Ellen suggested a visual solution to one such in-joke. At one point in the story, the character Momo identifies Athena by “the duck on her head.” You’ll recall that Athena is associated with the owl (of wisdom); she’s often portrayed with an owl nearby… sometimes as a crest on her helmet. Momo’s quip is pretty funny, but only if you’ve been saturated in Athena-with-owls imagery. (A screencap of the slideshow is the featured image on this post; I’ll say more about this and the show’s other joke in another post.)

Within my own set of constraints (mainly money and access), I found precisely one usable depiction of Athena with an owl-crowned helmet: a moody, dark painting attributed to Rembrandt. It’s beautiful and simple.

Pallas Athena. Attribued to Rembrandt Harmensz van Rijn. Ca. 1655. Calouste Gulbenkian Museum, Lisbon. Public domain, via Wikimedia Commons.

Because of the owl, I had to make this painting work. That meant accommodating both the simplicity and the dimensions (taller than it is wide makes it tricky).

What’s more, this painting moves the center of visual gravity.

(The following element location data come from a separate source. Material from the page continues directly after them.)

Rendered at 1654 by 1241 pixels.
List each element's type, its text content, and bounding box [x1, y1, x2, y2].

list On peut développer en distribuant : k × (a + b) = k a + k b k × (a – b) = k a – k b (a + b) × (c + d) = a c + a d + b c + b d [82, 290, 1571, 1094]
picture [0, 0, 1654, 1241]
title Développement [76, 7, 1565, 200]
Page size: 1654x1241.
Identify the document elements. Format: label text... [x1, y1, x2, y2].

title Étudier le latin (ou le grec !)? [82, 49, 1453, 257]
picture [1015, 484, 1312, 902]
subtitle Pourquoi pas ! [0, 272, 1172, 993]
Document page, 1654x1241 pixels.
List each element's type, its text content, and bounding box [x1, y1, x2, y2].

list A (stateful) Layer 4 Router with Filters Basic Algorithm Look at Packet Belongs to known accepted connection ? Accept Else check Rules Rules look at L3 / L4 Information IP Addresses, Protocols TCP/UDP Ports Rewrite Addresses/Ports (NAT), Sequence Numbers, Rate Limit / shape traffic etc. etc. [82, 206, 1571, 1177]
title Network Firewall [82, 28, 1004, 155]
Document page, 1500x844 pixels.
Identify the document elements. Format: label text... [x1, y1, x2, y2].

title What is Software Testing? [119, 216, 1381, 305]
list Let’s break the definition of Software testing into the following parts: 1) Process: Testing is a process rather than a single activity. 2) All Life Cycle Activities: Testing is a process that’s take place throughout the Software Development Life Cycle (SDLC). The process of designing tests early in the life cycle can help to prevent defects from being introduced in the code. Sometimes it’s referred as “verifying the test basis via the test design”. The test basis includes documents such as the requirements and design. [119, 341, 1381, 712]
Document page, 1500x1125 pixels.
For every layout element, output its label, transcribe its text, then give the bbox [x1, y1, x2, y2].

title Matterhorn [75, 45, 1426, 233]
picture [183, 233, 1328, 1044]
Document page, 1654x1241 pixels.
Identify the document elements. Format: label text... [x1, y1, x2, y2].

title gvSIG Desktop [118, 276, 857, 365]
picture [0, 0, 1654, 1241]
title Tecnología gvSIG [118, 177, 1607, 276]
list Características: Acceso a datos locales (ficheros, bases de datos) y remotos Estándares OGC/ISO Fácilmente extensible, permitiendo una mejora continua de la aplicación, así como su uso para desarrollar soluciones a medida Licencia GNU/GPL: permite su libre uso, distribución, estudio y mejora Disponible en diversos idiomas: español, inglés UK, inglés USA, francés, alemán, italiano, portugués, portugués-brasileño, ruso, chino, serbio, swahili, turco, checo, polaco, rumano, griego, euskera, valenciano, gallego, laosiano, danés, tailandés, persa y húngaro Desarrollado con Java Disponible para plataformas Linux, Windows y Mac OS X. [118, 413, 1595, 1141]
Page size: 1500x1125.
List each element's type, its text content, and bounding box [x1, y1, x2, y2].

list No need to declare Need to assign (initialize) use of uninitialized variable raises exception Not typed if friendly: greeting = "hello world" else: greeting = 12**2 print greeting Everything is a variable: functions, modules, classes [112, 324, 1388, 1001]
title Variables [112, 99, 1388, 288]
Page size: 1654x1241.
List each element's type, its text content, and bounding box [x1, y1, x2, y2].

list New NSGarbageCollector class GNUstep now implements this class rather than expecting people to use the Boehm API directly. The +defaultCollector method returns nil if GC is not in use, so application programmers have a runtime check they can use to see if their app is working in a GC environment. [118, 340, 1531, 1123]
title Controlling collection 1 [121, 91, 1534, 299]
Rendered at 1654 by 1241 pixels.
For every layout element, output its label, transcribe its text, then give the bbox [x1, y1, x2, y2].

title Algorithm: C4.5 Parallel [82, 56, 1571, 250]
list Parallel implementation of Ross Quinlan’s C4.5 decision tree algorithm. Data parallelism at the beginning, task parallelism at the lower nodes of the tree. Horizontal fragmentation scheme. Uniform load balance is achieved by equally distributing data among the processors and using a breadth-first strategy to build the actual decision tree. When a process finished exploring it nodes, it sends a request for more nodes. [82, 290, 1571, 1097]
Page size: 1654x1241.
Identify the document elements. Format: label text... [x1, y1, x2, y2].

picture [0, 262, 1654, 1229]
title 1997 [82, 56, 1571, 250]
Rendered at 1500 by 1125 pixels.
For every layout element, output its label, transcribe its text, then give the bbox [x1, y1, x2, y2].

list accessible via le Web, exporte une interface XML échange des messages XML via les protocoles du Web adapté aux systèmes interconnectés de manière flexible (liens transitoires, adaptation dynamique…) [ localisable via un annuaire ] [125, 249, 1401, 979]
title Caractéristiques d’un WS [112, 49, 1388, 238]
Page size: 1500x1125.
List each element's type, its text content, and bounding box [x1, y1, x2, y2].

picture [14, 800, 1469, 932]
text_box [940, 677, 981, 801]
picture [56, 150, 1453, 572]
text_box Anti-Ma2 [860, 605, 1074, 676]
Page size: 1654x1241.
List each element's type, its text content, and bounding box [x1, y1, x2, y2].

Here’s where visual consonance comes into play. There are three goddess scenes: Juno, Athena, and Venus. With Athena’s image set, the other two should be similar—or at least in the ballpark. Colorful, slightly swishy and imprecise, brooding if possible, and/or appealing to the text (or subtext) being sung.

Taking it a step further, how do these three colorful images jibe with the Burnacini engravings? Do they? Can they? In cases like this I usually try to create some sort of visual form. If the music is in ABA form, then the imagery can follow suit: engraving, lavish painting, engraving, for instance. Consonance needn’t mean complete uniformity.

To be honest, if I’m remembering correctly, I gave up on the higher order “formal” ideas in creating the slideshow. The die was cast: the goddesses get lavish colorful paintings, end of story. Mixing in other imagery felt disruptive rather than helpful. And…it was fine.

Turning all of that into a video was another matter. To avoid lengthy static frames, I used motion and incorporated a number of additional images, primarily Burnacini’s set designs. Even in this incarnation, though, there’s less formal coherence than I would’ve liked. Call it a fantasia. Call it a pasticcio. It seems to have worked.